American election viewing goes International

By Amos Gewirtz

A partially international, predominantly Democrat-filled crowd packed I-House on Tuesday night for an election viewing party, complete with jabs at American politics.

Viewers began watching the returns as soon as the first East Coast polls closed at 6 p.m., although the party did not officially start until 8 p.m.

As its name suggests, the I-House viewing party consisted of about half international students and half American students, emphasizing the gap in U.S. political knowledge between the two groups.

“How many international students here are confused about the distinction between the popular vote and the electoral vote?” an American graduate student asked from atop a desk after after noticing several bewildered Spanish students. Silence ensued.

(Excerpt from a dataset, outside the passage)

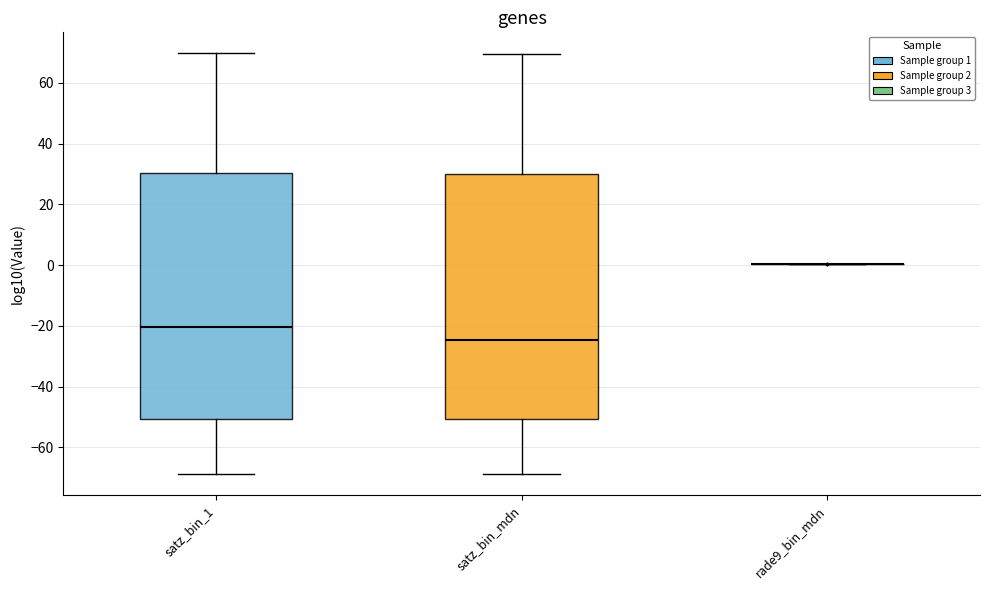

Reading left to right, read every box against the y-axis: the position of its median line, the range the box covers, and the ends of its whiskers. The values are not printed on the chart, so give them approximately, as read against the axis.

satz_bin_1: median -20, box -50 to 30, whiskers -68 to 70
satz_bin_mdn: median -24, box -50 to 30, whiskers -68 to 70
rade9_bin_mdn: box collapsed to a line at 0, whiskers 0 to 0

“Who here would be able to explain the electoral college to me?” he continued. “Is the University of Chicago an electoral college or just a regular college?”

Although there was some confusion among students regarding the electoral college, causing a few laughs and sighs, the viewing prompted several mini-info sessions on the workings and historical significance of the system, of which many graduate students had vast knowledge.

“I don’t understand why people are worried about Obama’s reelection chances. Does no one understand regression?” a German graduate student asked.

After CNN called Pennsylvania for Obama, several students left the viewing party, heading downtown to McCormick Place to celebrate an expected victory alongside other supporters.

Still, several shades of blue existed within the consensus support of Obama. In light of the current European Union debt crisis, several Eurozone students’ attitudes were notably influenced by their own countries’ fiscal situations.